If you look at the number of special breweries, though, it would seem to tell a totally different story. In 1980, you could have counted the country's craft breweries on both hands, but these days, they number in the thousands. So, what gives?
The answer is simple: The two fastest-growing segments of the country, young people and non-whites, aren't drinking beer.
According to Derek Thompson, senior editor for The Atlantic, there are other factors at play, too. Consider the average beer drinker, a middle-class male voter. Well, blue-collar workers are still struggling, and when they struggle, so does beer. According to Gallup, beer sales dipped significantly immediately after the 2001 recession and even more sharply again when the Great Recession hit a few years later. It's only starting to rebound now, thanks to craft beer.
But that's part of the problem too. Americans aren't just drinking less, they're paying more for it. With the rise of craft beer came the rise of more expensive brews.
"The problem is that we're drinking less of the cheaper, lighter stuff," Thompson said on NPR. "We're replacing it with some of the more expensive craft beers.

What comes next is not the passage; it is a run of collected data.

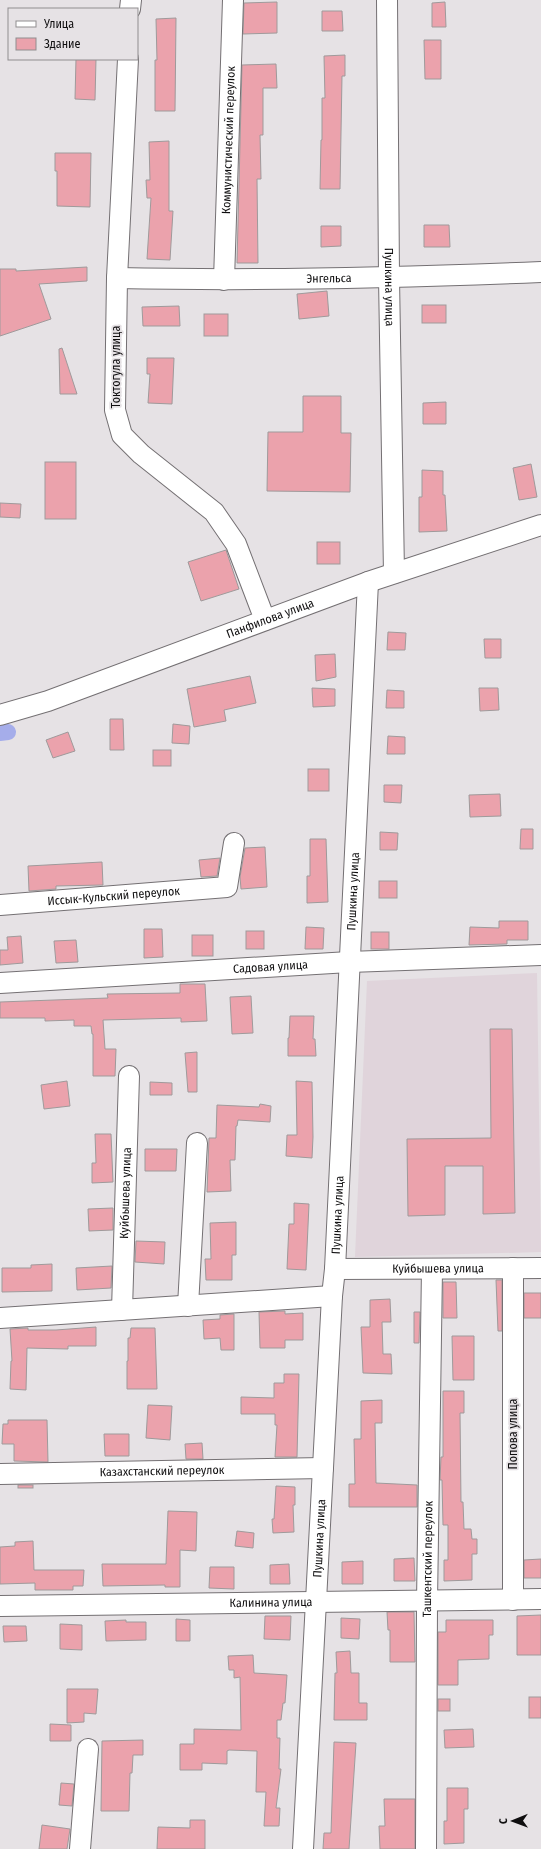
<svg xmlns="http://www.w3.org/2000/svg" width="541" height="1849" viewBox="0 0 541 1849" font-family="'Fira Sans Condensed',sans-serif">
<rect width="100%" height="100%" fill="#e6e2e5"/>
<polygon fill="#e0d4db" points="537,973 541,1252 355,1257 367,981"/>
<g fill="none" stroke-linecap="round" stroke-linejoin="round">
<polyline stroke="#a5adea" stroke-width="16" points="0,733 8,732"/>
</g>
<g fill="#eba2ac" stroke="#9f9a9b">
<polygon points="277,2 277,33 243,34 244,3"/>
<polygon points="445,2 446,27 432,27 432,3"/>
<polygon points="322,11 342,11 343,31 322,31"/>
<polygon points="176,18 175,111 155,111 155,60 157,60 156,19"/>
<polygon points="424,40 441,40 441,79 425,79"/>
<polygon points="345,55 345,76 342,76 340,189 320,189 321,140 322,140 322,98 325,98 324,56"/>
<polygon points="76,59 96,59 95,100 75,99"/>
<polygon points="276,64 277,88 263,88 263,135 260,135 261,179 257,179 258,263 237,263 242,65"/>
<polygon points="169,141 169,211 173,211 170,260 147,259 151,198 147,198 146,180 150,180 149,142"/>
<polygon points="55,153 91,153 90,207 57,206 57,171 55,171"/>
<polygon points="424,225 449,225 450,247 424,247"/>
<polygon points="321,226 341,226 341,246 321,247"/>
<polygon points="87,267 87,281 39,284 51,319 0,336 0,269 16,269 16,271"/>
<polygon points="327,291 329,316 299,319 297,294"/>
<rect x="422" y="305" width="24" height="18"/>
<polygon points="179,306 180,326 143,326 142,307"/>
<rect x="204" y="314" width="24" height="22"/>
<polygon points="62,348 77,394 60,394 59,349"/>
<polygon points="147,358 174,358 172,404 148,403 150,374 147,374"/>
<polygon points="303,396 341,396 341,433 351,433 350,492 267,491 268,432 303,432"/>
<polygon points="446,402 446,424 423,424 423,403"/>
<rect x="45" y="462" width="31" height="57"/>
<polygon points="531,464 537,497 519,500 513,468"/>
<polygon points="422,470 443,471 443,495 445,495 447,531 419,532 419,497 422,497"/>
<polygon points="0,503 21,504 20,518 0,517"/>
<rect x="317" y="542" width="23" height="22"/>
<polygon points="226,550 239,589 201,601 188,562"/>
<polygon points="388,632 406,633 405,650 387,650"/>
<polygon points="484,639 501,639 501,658 485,658"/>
<polygon points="335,654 336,677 316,681 315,655"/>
<polygon points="250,676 256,703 224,710 226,721 194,727 187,689"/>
<polygon points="312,688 335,689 335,706 313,707"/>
<polygon points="479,688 498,688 499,710 480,711"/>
<polygon points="387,690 404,691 404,708 386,708"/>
<polygon points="110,719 123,719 124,750 110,750"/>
<polygon points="173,724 190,726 189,744 172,743"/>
<polygon points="68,732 75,751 53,758 46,740"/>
<polygon points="388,736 405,737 405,754 387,754"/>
<rect x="153" y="750" width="18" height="16"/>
<rect x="308" y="769" width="21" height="22"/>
<polygon points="384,785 402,785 401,803 384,802"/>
<polygon points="500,794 501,816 470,817 469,795"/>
<polygon points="521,829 533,829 533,849 520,849"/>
<polygon points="380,832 398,833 397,850 380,850"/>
<polygon points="310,839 326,839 328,902 307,903 307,876 310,876"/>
<polygon points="265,847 267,887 241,889 240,877 245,848"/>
<polygon points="220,858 217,876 201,877 199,860"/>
<polygon points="102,862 103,885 56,886 56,889 29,891 28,866"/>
<rect x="379" y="881" width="18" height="17"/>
<polygon points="499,921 528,921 528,940 507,940 507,944 469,945 470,927 499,928"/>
<polygon points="306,927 324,928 323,949 305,949"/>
<polygon points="144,929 162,929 163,957 144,958"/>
<rect x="246" y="931" width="18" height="18"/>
<rect x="371" y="932" width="18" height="17"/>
<rect x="192" y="935" width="21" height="21"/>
<polygon points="21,936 23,963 0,965 0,950 8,950 7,937"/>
<polygon points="76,940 78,962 56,963 54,941"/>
<polygon points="180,984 205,984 207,1021 181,1022 181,1018 103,1020 105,1049 116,1049 115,1076 93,1076 93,1034 92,1034 91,1026 74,1026 74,1020 45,1021 45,1018 0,1018 0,1002 108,998 107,994 180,993"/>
<polygon points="251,996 253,1033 232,1034 230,997"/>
<polygon points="290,1016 314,1016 313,1039 315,1039 316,1056 288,1056 288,1038 289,1038"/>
<polygon points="490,1029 512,1029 515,1213 483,1214 483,1166 445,1166 445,1215 408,1216 407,1139 491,1138"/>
<polygon points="197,1052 197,1092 188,1092 185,1053"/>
<polygon points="67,1081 70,1106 44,1109 41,1085"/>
<polygon points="296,1081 312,1082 313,1137 312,1158 286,1156 287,1135 297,1135"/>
<polygon points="150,1082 172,1083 172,1095 150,1095"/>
<polygon points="260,1104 271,1106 270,1122 238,1120 237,1126 236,1126 235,1160 230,1160 231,1191 207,1192 209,1138 216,1138 217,1105 259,1107"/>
<polygon points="95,1134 111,1134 113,1182 92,1183 92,1163 96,1163"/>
<polygon points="145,1149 177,1149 176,1171 145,1171"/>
<polygon points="294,1203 309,1204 306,1270 287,1269 289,1224 294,1224"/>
<polygon points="113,1208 113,1230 89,1231 88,1209"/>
<polygon points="236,1222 236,1255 232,1255 232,1280 206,1280 205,1259 211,1259 210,1223"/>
<polygon points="136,1241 165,1242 164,1264 135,1262"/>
<polygon points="52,1264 52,1291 2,1292 2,1268 31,1268 31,1265"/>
<polygon points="112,1266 111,1288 77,1290 76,1268"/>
<polygon points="496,1280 502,1280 502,1331 498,1331"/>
<polygon points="443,1282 456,1282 457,1318 443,1318"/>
<rect x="524" y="1293" width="17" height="25"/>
<polygon points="390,1299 391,1322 382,1322 383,1354 391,1354 392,1374 363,1373 361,1327 370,1327 370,1300"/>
<polygon points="285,1311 285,1314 303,1313 303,1340 285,1340 285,1348 260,1348 259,1312"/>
<polygon points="414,1312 420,1312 419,1343 414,1343"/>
<polygon points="234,1314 234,1350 221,1350 220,1338 204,1339 203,1320 220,1319 220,1315"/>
<polygon points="96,1327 96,1346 68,1346 68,1349 27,1348 26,1390 10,1389 11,1361 12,1361 10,1329 28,1328 28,1330 56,1330"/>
<polygon points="131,1328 155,1328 157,1389 127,1389 127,1361 128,1361 128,1338 130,1338"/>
<polygon points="452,1336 474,1336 474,1380 453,1380"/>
<polygon points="284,1374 299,1374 297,1457 275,1457 277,1425 275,1425 275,1414 241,1414 241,1397 274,1398 274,1383 284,1383"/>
<polygon points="443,1391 464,1391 464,1413 460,1413 461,1502 463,1502 464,1529 471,1529 472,1539 477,1539 477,1554 472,1554 472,1580 444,1581 444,1560 448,1560 448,1525 443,1525 442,1480 440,1480 441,1457 443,1457"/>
<polygon points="382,1400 382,1423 375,1423 376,1483 417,1485 417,1507 349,1507 349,1484 355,1484 354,1439 361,1439 361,1401"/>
<polygon points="148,1405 172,1406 170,1440 146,1438"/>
<polygon points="8,1420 47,1420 48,1462 14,1461 14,1444 2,1444 3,1424 8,1424"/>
<polygon points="104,1434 129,1434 129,1456 105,1456"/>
<polygon points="202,1443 203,1459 186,1459 185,1444"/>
<rect x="18" y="1485" width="15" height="3"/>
<polygon points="276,1486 295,1487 295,1505 293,1505 294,1532 273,1533 272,1519 274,1519"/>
<polygon points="168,1511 197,1512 196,1551 180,1550 180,1587 165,1587 165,1585 103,1586 102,1564 166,1564"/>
<polygon points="237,1531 254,1533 253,1548 235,1546"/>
<polygon points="33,1541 34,1570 84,1570 83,1586 73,1586 73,1590 35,1590 35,1583 0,1584 0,1547 15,1546 15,1542"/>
<polygon points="414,1558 415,1581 394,1581 394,1559"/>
<polygon points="541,1559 541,1578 524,1578 524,1560"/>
<polygon points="363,1561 363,1584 342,1584 342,1562"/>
<polygon points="289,1564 290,1584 270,1584 270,1565"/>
<polygon points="210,1567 234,1567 234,1589 209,1588"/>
<polygon points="387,1612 414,1612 415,1662 390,1662 390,1630 388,1630"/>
<polygon points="541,1615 541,1655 517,1655 517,1616"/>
<polygon points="265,1616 291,1616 290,1640 264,1639"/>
<polygon points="341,1618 360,1619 359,1639 341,1638"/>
<polygon points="176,1619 190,1620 190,1641 176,1641"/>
<polygon points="126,1620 126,1622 146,1622 146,1640 106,1641 105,1621"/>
<polygon points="446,1620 493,1620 493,1635 489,1635 489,1659 458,1660 458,1685 438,1685 438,1632 446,1632"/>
<polygon points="60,1624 82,1625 82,1650 60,1649"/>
<polygon points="3,1626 26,1626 27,1641 4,1642"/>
<polygon points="350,1651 351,1673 359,1673 359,1703 367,1703 367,1720 334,1720 335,1673 337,1673 336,1652"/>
<polygon points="253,1655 254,1673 287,1675 285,1703 283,1703 281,1720 277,1720 277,1738 280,1738 279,1769 281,1769 276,1808 280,1808 279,1826 264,1826 266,1792 256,1792 257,1751 229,1750 227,1751 227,1764 202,1763 202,1770 180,1770 180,1744 194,1744 194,1729 241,1730 240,1677 234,1678 234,1670 229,1670 228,1656"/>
<polygon points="67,1689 98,1689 96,1714 84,1713 84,1722 67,1723"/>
<rect x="529" y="1697" width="12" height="21"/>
<rect x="438" y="1699" width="12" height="12"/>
<polygon points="50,1724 71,1725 71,1741 50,1741"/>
<polygon points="473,1729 474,1747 445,1748 444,1730"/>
<polygon points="143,1740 143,1755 133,1755 132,1773 130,1773 129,1811 101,1811 102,1741"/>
<polygon points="334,1742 356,1743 349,1849 323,1849 324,1833 331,1833"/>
<polygon points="61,1783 74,1784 72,1806 59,1805"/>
<polygon points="447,1788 468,1788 468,1809 464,1809 464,1843 444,1844 444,1821 447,1821"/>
<polygon points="384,1799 415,1799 415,1849 380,1849 379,1826 385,1826"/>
<polygon points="190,1820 205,1820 205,1849 157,1849 158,1827 190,1828"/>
<polygon points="42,1825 70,1829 67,1849 39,1849"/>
</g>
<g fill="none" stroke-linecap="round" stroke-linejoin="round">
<defs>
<g id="minor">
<path id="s1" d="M387,0L389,278L394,573"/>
<polyline points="130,9 131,0"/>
<polyline points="128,59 117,278 115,410 122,435 141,454 214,512 236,544 265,620"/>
<path id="s2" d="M117,278C259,281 400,278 541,272"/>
<path id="s3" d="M224,280L233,0"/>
<path id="s4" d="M0,715L48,701L368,582L541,525"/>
<path id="s5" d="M0,905L227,887L234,843"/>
<path id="s6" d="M0,983L349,962L541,955"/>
<polyline points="513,1268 513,1600"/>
<path id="s7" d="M335,1269L541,1268"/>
<polyline points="188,1306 197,1143"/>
<path id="s8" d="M122,1310L129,1076"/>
<polyline points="0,1318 332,1296"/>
<path id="s9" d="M0,1474L323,1468"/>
<path id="s10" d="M0,1606L541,1599"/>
<polyline points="80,1849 88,1749"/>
<path id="s11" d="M303,1849L332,1296L335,1269L368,582"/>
<path id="s12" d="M426,1849L427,1602L432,1269"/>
</g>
</defs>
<use href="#minor" stroke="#747073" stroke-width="22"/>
<use href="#minor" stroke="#fff" stroke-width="20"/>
</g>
<g text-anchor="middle" stroke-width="3.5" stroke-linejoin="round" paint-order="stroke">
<g font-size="12" fill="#0f0e0f" stroke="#e6e2e5">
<text dy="4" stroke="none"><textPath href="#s3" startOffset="140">Коммунистический переулок</textPath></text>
<text dy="4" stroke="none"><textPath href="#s2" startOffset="212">Энгельса</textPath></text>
<text dy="4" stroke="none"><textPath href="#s1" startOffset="287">Пушкина улица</textPath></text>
<text transform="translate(116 367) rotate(-90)" y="4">Токтогула улица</text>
<text dy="4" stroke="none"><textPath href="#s4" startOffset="287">Панфилова улица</textPath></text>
<text dy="4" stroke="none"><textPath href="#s11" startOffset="959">Пушкина улица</textPath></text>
<text dy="4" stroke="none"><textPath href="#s5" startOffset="114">Иссык-Кульский переулок</textPath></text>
<text dy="4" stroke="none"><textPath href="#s6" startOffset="271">Садовая улица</textPath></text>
<text dy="4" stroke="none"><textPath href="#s8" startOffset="117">Куйбышева улица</textPath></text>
<text dy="4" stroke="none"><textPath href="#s11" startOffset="635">Пушкина улица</textPath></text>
<text dy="4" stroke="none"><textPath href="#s7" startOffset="103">Куйбышева улица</textPath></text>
<text transform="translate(513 1434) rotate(-90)" y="4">Попова улица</text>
<text dy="4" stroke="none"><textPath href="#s9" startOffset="162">Казахстанский переулок</textPath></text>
<text dy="4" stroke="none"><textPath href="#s11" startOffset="311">Пушкина улица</textPath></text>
<text dy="4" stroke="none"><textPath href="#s12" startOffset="290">Ташкентский переулок</textPath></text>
<text dy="4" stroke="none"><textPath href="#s10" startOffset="271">Калинина улица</textPath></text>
</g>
</g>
<rect x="8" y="8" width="130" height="52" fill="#e6e2e5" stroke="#908d8f"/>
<rect x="16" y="21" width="20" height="6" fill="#ffffff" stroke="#908d8f"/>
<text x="44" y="28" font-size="12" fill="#0f0e0f">Улица</text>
<rect x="16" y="38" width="20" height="12" fill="#eba2ac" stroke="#908d8f"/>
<text x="44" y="48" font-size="12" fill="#0f0e0f">Здание</text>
<g transform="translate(513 1821) rotate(269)" stroke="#e6e2e5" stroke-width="3" paint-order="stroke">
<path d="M0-3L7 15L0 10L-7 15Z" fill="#0f0e0f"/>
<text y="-6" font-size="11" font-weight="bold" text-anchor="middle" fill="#0f0e0f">С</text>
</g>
</svg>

And that challenges the business model among these sort of larger brewers that depend on middle-class guys just buying six-pack after six-pack after 24-pack of Bud Light."
Yet another factor is that Americans are more health-conscious these days -- and beer isn't the only industry that's suffering from that. Since 2001, research shows that juice, powdered drinks, and soda also are down, but beverages including wine, bottled water and tea have increased in popularity.
Other forces at play include the appearance of liquor ads on television beginning in the mid-1990s and the growth of California wines since the Judgment of Paris in 1976. Both of which may have contributed to changing tastes in favor of wine and spirits and away from beer.
Of course, the big beer companies aren't going down without a fight. They're trying to capture the craft beer generation through special projects like Anheuser-Busch's Project 12, producing small-batch "tribute" beers named for the ZIP codes where they are made. Miller Coors also set its sights on Millennials with a new line of "small batch" fruit-flavored beers released this summer.